Luxemburg further situated the the 1905 strikes in the context of a “police-oriented materialism” (198), making them simultaneously political and economic (225). In 1905, the key demand was for a livable working day of eight-to-ten hours. She documented Russian factories running shifts from 6am to 11pm, closer to the social death of slavery than the free exchange of labor power.
In 2020, making life livable meant first and foremost defunding the police, as the intersection of the economic and the political. The demand was central to the revolutionary “reorganization” of the social order that is abolition. The police are a primary agent of the “premature death” that marks present-day racism, to use Ruth Wilson Gilmore’s classic definition.
This killing ranges from the visible murder of “suspects,” to the immense human costs of mass incarceration and the vast cost of the security state. In Democratic New York City today, the NYPD budget is $10 billion, just under 10% of the entire city budget. Increases in police budgets “coincidentally” mirrored cuts in education.
Foreclosed from defunding this apparatus, the 2020 mass strike shifted into economic tactics to make life livable, such as the Great Refusal and “quiet quitting,” alongside union activism to raise wages. Workers now refuse to take minimum-wage jobs, or to return to five-day-a-week commuting.
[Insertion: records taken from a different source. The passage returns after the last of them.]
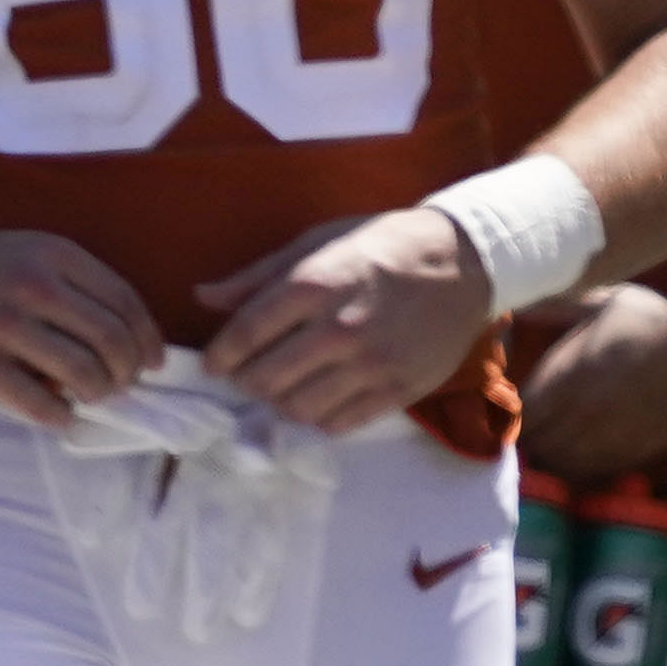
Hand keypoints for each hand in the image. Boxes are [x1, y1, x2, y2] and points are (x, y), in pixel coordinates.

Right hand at [0, 227, 159, 429]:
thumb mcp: (26, 254)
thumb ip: (73, 287)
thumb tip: (126, 341)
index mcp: (54, 255)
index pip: (125, 303)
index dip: (147, 341)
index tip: (152, 363)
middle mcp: (33, 285)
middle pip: (112, 341)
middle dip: (126, 372)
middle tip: (119, 385)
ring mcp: (2, 324)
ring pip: (83, 373)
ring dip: (98, 394)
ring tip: (89, 397)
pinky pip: (38, 403)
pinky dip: (60, 416)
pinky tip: (58, 414)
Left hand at [201, 205, 493, 435]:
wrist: (463, 263)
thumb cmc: (383, 245)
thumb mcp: (317, 242)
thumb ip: (258, 275)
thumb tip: (202, 298)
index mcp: (313, 285)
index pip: (246, 336)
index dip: (220, 357)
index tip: (214, 364)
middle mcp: (339, 329)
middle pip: (265, 380)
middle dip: (248, 381)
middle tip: (252, 375)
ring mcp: (371, 364)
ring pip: (298, 408)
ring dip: (283, 402)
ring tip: (288, 386)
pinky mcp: (398, 389)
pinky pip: (340, 422)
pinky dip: (321, 416)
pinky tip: (322, 395)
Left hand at [515, 283, 666, 483]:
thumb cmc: (655, 320)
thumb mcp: (604, 300)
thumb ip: (553, 306)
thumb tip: (507, 305)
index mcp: (573, 373)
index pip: (519, 413)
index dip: (503, 414)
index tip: (498, 405)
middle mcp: (587, 413)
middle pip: (533, 445)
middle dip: (519, 438)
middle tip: (514, 426)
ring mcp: (610, 438)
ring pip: (557, 466)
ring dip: (543, 457)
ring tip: (540, 441)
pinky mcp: (632, 453)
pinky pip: (587, 474)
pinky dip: (571, 468)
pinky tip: (571, 451)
The final act of strike breaking is, then, the ongoing effort by the Federal Reserve to discipline the workforce via mass unemployment.
Reform Produces Reaction
Just as Democrats failed to back up the 2020 strike with concerted action, so did Germany’s Social Democratic Party (SPD) pass a resolution condemning “direct mass action” in 1906. Committed solely to parliamentary reform, the SPD believed gradual but inevitable progress would deliver the change they sought, an axiom of US liberal thinking today.
Instead, as Luxemburg foresaw, the SPD collapsed both itself and the Second International with its disastrous vote for war credits on August 4, 1914, inaugurating the First World War. The previous decade of insistence that workers would not fight each other gave way overnight to imperialist and nationalist war, resulting in millions of deaths.
In other words, being “cautious” and “reasonable” led to the catastrophic triumph of unreason. Has something similar not happened since 2020? By refusing any involvement with what they call the “defund the police agenda,” have mainstream Democrats validated white supremacy?
That is, if the Uprising’s response to militarized white supremacy was a co-ordinated set of proposals—ranging from using social workers not cops when mental health crisis is involved; to no new jails; and ultimately abolition—refusing all of them has become an (unintended) endorsement of white supremacy. For if the solution must be refused, it follows that there was no problem all along.
“What Next?”
This was Luxemburg’s question once the mass strike had been violently repressed. She wrote the final version of her pamphlet in prison.
The strike against white sight begins with the refusal to accept its consensus as reality and extends to the refusal to accept that transformative change is “unrealistic.” The far-right are trying to project their Lost Cause as reality. It won’t be the courts that decide whether that succeeds.
As the new academic year begins, those of us working in higher education are faced with a systemic effort to erase every effort to make white sight visible. It cannot just be the work of Black, Brown and Indigenous people to refuse that effort. What’s next is right now.
Quotes come from the pamphlet “The Mass Strike, the Political Party and the Trade Unions” (1906). Page numbers in the text.